CHAPTER THREE.

My heart is beating out of my chest, I can't breathe. I'm looking at him, he's looking at me. None of us speak. I can only think of what he is thinking just like I always used to, he's probably confused why I'm here.

I'm staring in his eyes; he's starting back at mine – his still as blue. His hair looks longer and he's grown a nice amount of stubble and he's wearing the same cut.

Finally, I hear his voice.

"Cara?" he asks, confused.

"Hey … Jax" I reply - I mean I think, I can't hear my voice but I think I spoke back.

He closes the door behind him but the whole time he's looking at me, I step back a little.

"What are you doin here? Are you ok?" he asks me

"I was just peeing. Shit. I mean I was just at the bathroom … over there" I say shakenly and sim stuttering bad. I'm pointing at the bathroom through the wall like he doesn't know where it is, god I'm such an idiot.

He's just nodding his head slowly at me. Why is he nodding?

"I didn't know you'd be here" he starts walking further into the room past me, I follow him with my eyes. "I mean, Ope told me this morning you were in town, didn't actually believe him until now."

"Yeah" is all I can say. I should stop saying 'yeah'

"You came here to find Ope? Piney?"

Then I realised I didn't actually know why I came here, I just did.

"No, I know Opie is working and dad is MIA, I just … yeah, I just came here I guess"

What am I saying?

"You just visiting or? Visiting Charming I mean, Opie didn't exactly say much" he asks whilst he puts his hands in jean pockets. I Look down, he still has the same knife he used to carry.

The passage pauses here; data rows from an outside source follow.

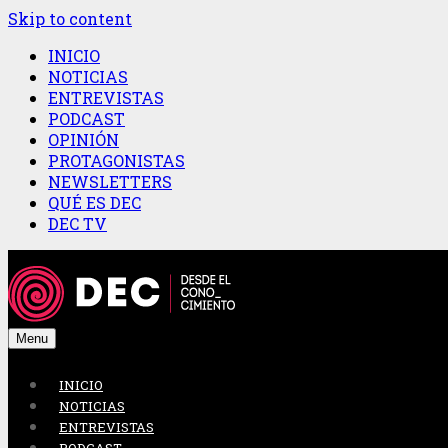
Skip to content
INICIO
NOTICIAS
ENTREVISTAS
PODCAST
OPINIÓN
PROTAGONISTAS
NEWSLETTERS
QUÉ ES DEC
DEC TV
Menu
INICIO
NOTICIAS
ENTREVISTAS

"I got a job … At St Thomas, they needed a new surgeon so" I started tapping my knees awkwardly

"You know, I figured when you eventually become a surgeon you'd end up in a place a million miles from here." He said smirking.

"Yeah well, dad needs help with the house anyway" I lied. Piney doesn't give a shit about that place.

He looked at me knowing I was talking bullshit.

"Plus I didn't hate Charming Jax. Just me in it at the time." I continued to tell him, this time not lying.

"Yeah" Jax says

"When I got the call about the job I figured it was a good opportunity, you know I'm getting into teaching students now." I told him, I have no idea where this conversation is going.

"Teaching huh?" he says biting his lip, leaning back on the chest and folding his arms.

oh god.

"Kind of" I say back

Why are we talking like this? We never talk like this.

"You look good you know, you've been takin care of yourself well" he said nervously, he's nervous and Jax Teller doesn't get nervous.

"Chicago is a great city; the people are nice too. How've you been?"

Just as he was about to reply there was a loud Knock at the door.

"JACKIE BOY! WE'RE AT THE TABLE, C'MON!" Chibs shouted

Jax shrug his shoulders, I nodded letting him know its ok, some things haven't changed. He gently tugged on my arm on his way out the door and he was smiling happily like a kid.

"You should stick around … It's good to have you back, … Doc."

And he was gone, and I was left standing still.

After the conversation me and Jax had earlier I went back to the house, I wanted to get away from the clubhouse whilst all the guys where at church, that way they couldn't see me leave.

I can't stop thinking about the conversation we had, I knew it would be awkward. We've grown up and I'm a lot different now. My name is still Cara Winston but in Chicago I was a different version of myself, no one knew me, I was a fresh person just with a secret past. I would be lying if I told you I didn't miss charming and the little things and of course Jax.

I called Jax when I left almost every day for at least the first year out there because the first year was the hardest. I even wrote him letters, he still never answered my calls or wrote back. I'm sure he was just angry and hurt. I kept telling myself he was trying to focus on his own thing which was the club – that's what worried me the most. I felt like my mother at times worrying about him the same way she used to worry about Opie and his involvement with the club, she hated how my dad influenced him. She hated how Gemma influenced me. You would think with all that I have achieved and the good choices I made she would care for me more but she never did and still doesn't. After all she really is just cut out to be a mother.

There's so many things I wish I had said and asked Jax back in that room. I should off have said I'm sorry but then that would have ended up being an argument and we have had our fair share of them in the past. Maybe I should have congratulated him on becoming vp and asked him how Clay was but then I don't really care how he is – me and Clay never had the best of relationships. He always acted like he loved me and I pretended back but I saw the way he spoke to my dad and I watched the way he grew in power as John Teller was barely laid to rest.

Tomorrow is my first official day at St Thomas and I'm looking forward to having a work routine again. I want the people of charming to know me as Dr Cara Winston and not a crow, but something tells me I'm going to have to learn to balance both.